OS X keyboard shortcut precedence

I'm new to Apple, and while the experience has largely been positive, I have been stymied trying to configure keyboard shortcuts to my specifications. For example, I used a rather round-about process (via the "Automator") to assign a shortcut to open a new terminal. But even now this this shortcut only seems to function if the focus is on a program which has not overwritten that particular key-combination with its own definition.

I'm looking for information on something like a hierarchy of protocols for how my Mac decides to use which key-combination definition in which context, or a philosophy on the best way to assign my preferred shortcuts. Can I make a keyboard shortcut so high in priority that no application can take precedence?

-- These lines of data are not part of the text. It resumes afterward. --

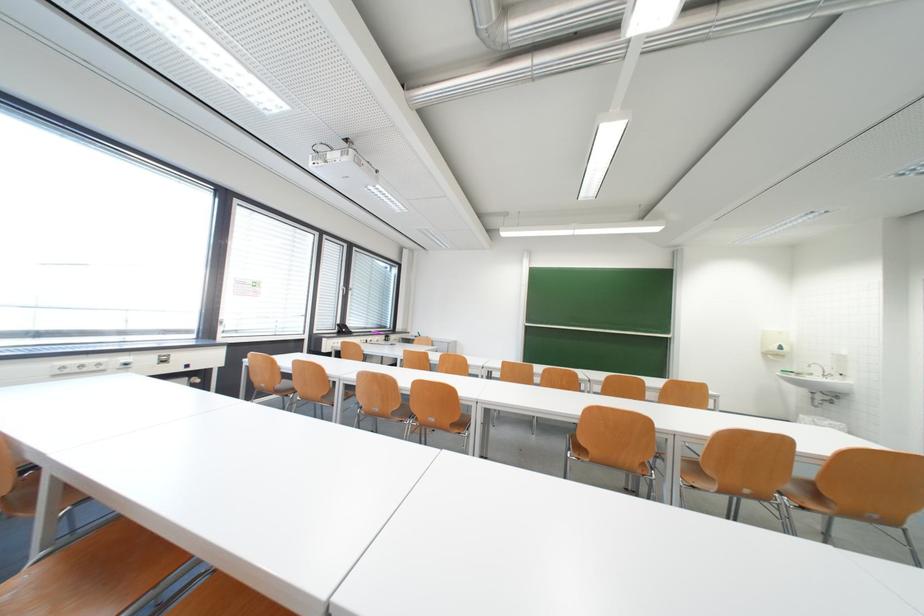
Locate an element on the screen. The height and width of the screenshot is (616, 924). black window handle is located at coordinates (346, 290).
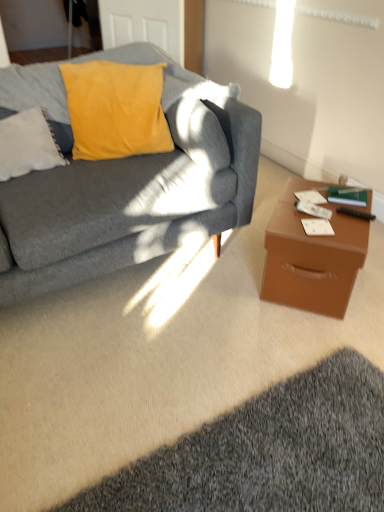
Find the location of a particular element. The width and height of the screenshot is (384, 512). vacant area that lies in front of black plastic remote control at right is located at coordinates (349, 234).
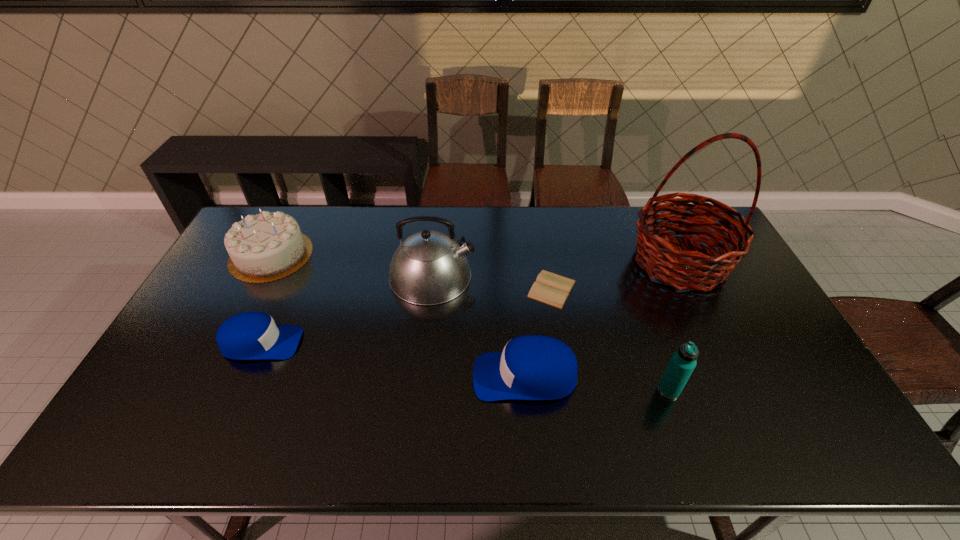
This screenshot has width=960, height=540. In order to click on empty location between the shorter baseball cap and the taller baseball cap in this screenshot , I will do `click(394, 360)`.

What are the coordinates of `the closest object to the left baseball cap` in the screenshot? It's located at (268, 246).

Locate an element on the screen. Image resolution: width=960 pixels, height=540 pixels. object that is the fourth nearest to the taller baseball cap is located at coordinates (683, 269).

The width and height of the screenshot is (960, 540). Identify the location of vacant area in the image that satisfies the following two spatial constraints: 1. on the front side of the diary; 2. on the left side of the water bottle. (568, 390).

I want to click on vacant region that satisfies the following two spatial constraints: 1. from the spout of the kettle; 2. on the left side of the fifth shortest object, so click(x=420, y=390).

I want to click on vacant region that satisfies the following two spatial constraints: 1. on the handle side of the tallest object; 2. on the front-facing side of the taller baseball cap, so click(x=735, y=376).

You are a GUI agent. You are given a task and a screenshot of the screen. Output one action in this format:
    pyautogui.click(x=<x>, y=<y>)
    Task: Click on the blank area in the image that satisfies the following two spatial constraints: 1. on the front side of the third tallest object; 2. on the right side of the diary
    The image size is (960, 540).
    Given the screenshot: What is the action you would take?
    pyautogui.click(x=568, y=390)

Where is `vacant space that satisfies the following two spatial constraints: 1. on the front side of the water bottle; 2. on the right side of the shortest object`? vacant space that satisfies the following two spatial constraints: 1. on the front side of the water bottle; 2. on the right side of the shortest object is located at coordinates (568, 390).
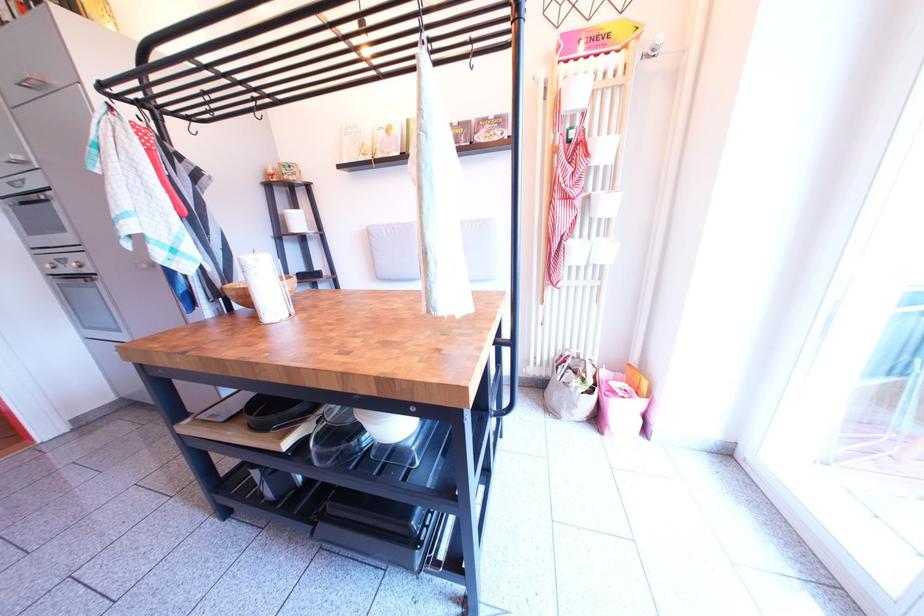
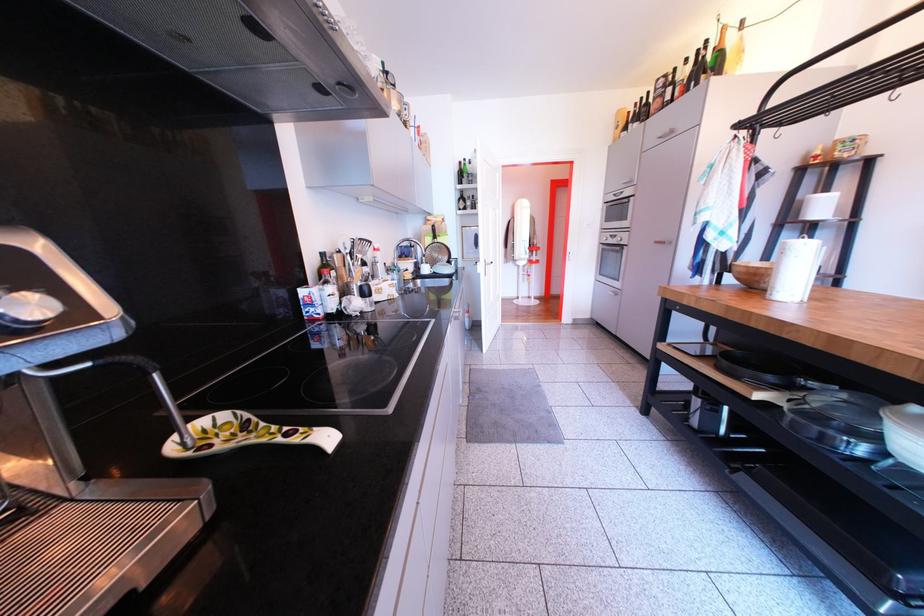
Locate, in the second image, the point that corresponds to [186,121] in the first image.

(782, 132)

I think the OS X Human Interface Guidelines are the place you're looking for. They state that there are Apple-reserved shortcuts (e.g. cmd ⌘+space) and also “expected behaviours” (e.g. cmd ⌘+c) one should respect.

While they don't explicitly state the priority, it suggests itself that the System always should have priority before the frontmost (active) and then background applications.

From my experience, you’re on the safe side with multiple modifier keys (i.e. cmd ⌘+ctrl+shift+…).

As an aside: regarding your specific example (assigning a shortcut to open a new terminal) there's also excellent apps for that, TotalTerminal (Terminal.app extension) and iTerm 2 (Terminal.app replacement) come to mind


The shortcuts set in the Keyboard preference pane's Shortcuts tab take precedence over any application shortcuts; in fact, if you dislike an application's preset shortcut or want a shortcut for a menu item that an application hasn't provided one for, you can use the "App Shortcuts" section to override it—though take care to copy the name from the application exactly, including, for example, three dots at the end when the menu option does as in "Save As...".

For instance, it always annoyed me when, trying to close a window with ⌘W, I slipped and hit ⌘Q, quitting my browser without a chance to save anything. So I added a new shortcut in Keyboard Shortcuts for "Quit Google Chrome" as ⌃⌥⇧⌘Q (ctrl-opt-shift-cmd-q). Now ⌘Q did nothing unless I held down those other modifier keys as well.